Who could be more oppressive than the landlords? If you look at the way in which they treat their miserable tenants, you will find them more savage than barbarians. They lay intolerable and continual imposts upon men who are weakened with hunger and toil throughout their lives, and they put upon them the burden of oppressive services. … They make them work all through the winter in cold and rain, they deprive them of sleep, and send them home with empty hands….

The tortures and beatings, the exactions and ruthless demands for services, which such men suffer from agents are worse than hunger. Who could recount the ways in which these agents use them for profit and then cheat them? Their labor turns the agent’s olive-press; but they receive not a scrap of the produce which they are compelled illegally to bottle for the agents, and they get only a tiny sum for their work.51

Congregations like to be scolded, but not to be reformed. The women persisted in their perfumes, the wealthy in their banquets, the clergy in their female domestics, the theaters in their revelations; and soon every group in the city except the powerless poor was against the man with the golden mouth.
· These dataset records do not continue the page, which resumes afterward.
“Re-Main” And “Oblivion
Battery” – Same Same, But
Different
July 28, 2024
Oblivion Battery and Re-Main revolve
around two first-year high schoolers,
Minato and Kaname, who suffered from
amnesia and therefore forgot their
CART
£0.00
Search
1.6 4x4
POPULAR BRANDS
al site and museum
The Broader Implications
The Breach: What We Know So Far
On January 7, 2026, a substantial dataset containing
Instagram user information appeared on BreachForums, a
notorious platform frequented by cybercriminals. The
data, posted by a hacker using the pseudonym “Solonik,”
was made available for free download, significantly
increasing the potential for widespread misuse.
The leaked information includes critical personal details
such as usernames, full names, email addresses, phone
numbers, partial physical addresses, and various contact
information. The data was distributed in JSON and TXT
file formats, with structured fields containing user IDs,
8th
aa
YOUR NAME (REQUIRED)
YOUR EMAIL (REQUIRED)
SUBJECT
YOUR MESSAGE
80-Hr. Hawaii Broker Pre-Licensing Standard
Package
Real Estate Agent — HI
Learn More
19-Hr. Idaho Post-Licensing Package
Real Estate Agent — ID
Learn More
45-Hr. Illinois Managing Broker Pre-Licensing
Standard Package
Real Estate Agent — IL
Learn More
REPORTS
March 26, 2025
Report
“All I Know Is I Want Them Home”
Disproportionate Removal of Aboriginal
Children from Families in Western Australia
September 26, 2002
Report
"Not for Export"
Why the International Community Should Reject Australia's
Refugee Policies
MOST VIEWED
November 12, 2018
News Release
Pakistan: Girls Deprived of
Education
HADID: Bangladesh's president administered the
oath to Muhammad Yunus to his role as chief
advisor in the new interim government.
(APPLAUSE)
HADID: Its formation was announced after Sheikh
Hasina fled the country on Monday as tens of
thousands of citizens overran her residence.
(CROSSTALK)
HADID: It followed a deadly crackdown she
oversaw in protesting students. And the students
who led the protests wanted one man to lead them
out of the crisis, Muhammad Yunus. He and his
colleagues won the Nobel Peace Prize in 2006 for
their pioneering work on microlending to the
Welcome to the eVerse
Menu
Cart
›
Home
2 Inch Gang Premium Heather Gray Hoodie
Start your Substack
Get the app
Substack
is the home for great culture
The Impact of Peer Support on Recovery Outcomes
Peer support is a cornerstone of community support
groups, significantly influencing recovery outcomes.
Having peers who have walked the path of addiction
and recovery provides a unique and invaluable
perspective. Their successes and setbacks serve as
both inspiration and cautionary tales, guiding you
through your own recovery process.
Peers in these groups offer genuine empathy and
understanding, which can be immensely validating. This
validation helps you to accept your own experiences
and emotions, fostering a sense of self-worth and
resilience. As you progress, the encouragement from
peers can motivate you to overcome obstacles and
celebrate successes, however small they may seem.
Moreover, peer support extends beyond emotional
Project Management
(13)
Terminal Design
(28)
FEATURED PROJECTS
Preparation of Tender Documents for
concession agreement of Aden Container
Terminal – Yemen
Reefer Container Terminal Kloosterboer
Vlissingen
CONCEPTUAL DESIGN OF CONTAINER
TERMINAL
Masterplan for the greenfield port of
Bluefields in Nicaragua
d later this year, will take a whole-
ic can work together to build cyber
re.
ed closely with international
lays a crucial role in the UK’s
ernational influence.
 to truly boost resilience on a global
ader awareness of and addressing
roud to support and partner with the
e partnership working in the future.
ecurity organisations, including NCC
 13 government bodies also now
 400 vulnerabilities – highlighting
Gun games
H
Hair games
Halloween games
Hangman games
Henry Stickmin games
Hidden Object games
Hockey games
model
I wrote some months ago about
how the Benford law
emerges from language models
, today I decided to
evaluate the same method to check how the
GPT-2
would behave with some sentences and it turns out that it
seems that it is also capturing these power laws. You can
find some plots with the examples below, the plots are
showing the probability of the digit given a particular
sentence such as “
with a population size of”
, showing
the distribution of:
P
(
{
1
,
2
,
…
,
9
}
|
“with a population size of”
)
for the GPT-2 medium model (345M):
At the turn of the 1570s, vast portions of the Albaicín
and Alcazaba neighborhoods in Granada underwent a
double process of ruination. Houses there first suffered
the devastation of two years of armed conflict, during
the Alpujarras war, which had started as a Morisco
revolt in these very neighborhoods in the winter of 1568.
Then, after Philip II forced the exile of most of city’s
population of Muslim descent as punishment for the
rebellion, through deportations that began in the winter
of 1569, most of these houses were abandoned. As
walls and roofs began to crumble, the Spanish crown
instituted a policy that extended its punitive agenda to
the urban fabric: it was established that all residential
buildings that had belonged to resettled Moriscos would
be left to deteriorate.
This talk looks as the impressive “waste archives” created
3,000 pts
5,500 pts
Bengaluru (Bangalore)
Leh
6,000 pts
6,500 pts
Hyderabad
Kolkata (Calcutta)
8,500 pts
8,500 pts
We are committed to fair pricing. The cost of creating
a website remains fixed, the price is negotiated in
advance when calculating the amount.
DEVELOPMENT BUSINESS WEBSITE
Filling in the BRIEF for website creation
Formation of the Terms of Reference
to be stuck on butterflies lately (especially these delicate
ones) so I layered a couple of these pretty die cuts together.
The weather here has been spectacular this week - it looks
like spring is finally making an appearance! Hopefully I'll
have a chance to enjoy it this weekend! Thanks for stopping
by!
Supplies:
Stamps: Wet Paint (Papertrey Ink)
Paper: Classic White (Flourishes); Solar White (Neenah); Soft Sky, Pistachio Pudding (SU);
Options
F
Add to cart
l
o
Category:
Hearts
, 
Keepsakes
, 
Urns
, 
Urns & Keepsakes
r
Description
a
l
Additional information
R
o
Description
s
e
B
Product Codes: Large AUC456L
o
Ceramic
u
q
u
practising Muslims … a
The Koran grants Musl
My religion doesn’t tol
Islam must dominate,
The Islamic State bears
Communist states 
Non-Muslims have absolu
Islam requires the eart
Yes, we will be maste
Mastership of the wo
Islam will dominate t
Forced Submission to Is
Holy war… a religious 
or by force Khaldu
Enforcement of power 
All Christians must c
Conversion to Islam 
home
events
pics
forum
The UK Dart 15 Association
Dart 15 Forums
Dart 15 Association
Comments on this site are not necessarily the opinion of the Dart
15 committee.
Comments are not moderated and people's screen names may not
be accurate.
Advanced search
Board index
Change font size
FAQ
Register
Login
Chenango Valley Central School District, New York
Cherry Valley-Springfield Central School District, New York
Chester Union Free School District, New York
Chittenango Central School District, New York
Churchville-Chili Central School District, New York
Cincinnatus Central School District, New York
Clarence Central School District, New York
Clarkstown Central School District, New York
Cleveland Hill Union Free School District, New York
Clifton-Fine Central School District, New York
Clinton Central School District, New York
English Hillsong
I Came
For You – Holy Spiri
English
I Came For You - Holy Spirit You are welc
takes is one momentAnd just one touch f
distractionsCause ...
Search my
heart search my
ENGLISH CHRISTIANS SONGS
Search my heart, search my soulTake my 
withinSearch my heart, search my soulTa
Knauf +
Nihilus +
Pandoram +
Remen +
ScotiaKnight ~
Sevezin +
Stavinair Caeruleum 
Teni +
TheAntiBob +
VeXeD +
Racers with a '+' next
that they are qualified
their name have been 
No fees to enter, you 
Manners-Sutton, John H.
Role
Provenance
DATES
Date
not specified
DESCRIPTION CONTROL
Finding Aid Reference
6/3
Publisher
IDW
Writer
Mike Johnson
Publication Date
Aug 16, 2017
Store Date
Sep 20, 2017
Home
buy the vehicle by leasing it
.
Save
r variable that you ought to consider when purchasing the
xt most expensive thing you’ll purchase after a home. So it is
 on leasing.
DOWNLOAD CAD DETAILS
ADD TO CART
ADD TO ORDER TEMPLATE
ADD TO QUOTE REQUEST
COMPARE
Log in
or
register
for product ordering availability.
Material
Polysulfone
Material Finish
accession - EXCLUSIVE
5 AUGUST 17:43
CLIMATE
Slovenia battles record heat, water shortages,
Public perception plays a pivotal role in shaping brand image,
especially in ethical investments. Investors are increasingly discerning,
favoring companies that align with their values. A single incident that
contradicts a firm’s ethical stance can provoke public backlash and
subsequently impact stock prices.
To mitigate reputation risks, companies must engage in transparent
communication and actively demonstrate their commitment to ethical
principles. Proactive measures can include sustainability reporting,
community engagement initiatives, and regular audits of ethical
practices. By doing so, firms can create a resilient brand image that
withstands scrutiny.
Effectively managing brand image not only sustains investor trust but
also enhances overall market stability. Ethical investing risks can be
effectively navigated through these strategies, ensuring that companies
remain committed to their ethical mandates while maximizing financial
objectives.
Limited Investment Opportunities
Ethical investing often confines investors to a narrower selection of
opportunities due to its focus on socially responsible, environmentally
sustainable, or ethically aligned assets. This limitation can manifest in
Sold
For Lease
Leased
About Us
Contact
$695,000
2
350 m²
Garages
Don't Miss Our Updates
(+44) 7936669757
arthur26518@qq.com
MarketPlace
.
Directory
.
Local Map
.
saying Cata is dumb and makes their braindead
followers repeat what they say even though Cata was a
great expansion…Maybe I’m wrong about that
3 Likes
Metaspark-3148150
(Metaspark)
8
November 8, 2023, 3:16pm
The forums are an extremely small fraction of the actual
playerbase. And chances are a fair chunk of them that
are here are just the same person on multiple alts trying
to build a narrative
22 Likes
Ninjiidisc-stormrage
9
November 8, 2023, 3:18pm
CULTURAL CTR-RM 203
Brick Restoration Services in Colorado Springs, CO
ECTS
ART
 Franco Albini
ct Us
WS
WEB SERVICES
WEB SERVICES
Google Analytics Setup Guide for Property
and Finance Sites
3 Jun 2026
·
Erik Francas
The Empress Eudoxia, wife of Arcadius, was leading the gay set of the capital in luxurious living. She interpreted one of John’s sermons as alluding to her, and she demanded of her weakling husband that he call a synod to try the patriarch. In 403 a council of Eastern bishops met at Chalcedon. John refused to appear, on the ground that he should not be tried by his enemies. The council deposed him, and he went quietly into exile; but so great a clamor of protest rose from the people that the frightened Emperor recalled him to his see. A few months later he was again denouncing the upper classes, and made some critical comments on a statue of the Empress. Eudoxia once more demanded his expulsion; and Theophilus of Alexandria, always ready to weaken a rival see, reminded Arcadius that the Chalcedon decree of deposition still stood, and could be enforced. Soldiers were sent to seize Chrysostom; he was conveyed across the Bosporus, and banished to a village in Armenia (404). When his faithful followers heard the news they broke out in wild insurrection; and in the tumult St. Sophia and the near-by Senate house were set on fire. From his exile Chrysostom sent letters of appeal to Honorius and the bishop of Rome. Arcadius ordered him removed to the remote desert of Pityus in Pontus. On the way the exhausted prelate died at Comana, in the sixty-second year of his age (407). From that time to this, with brief intermissions, the Eastern Church has remained the servant of the state.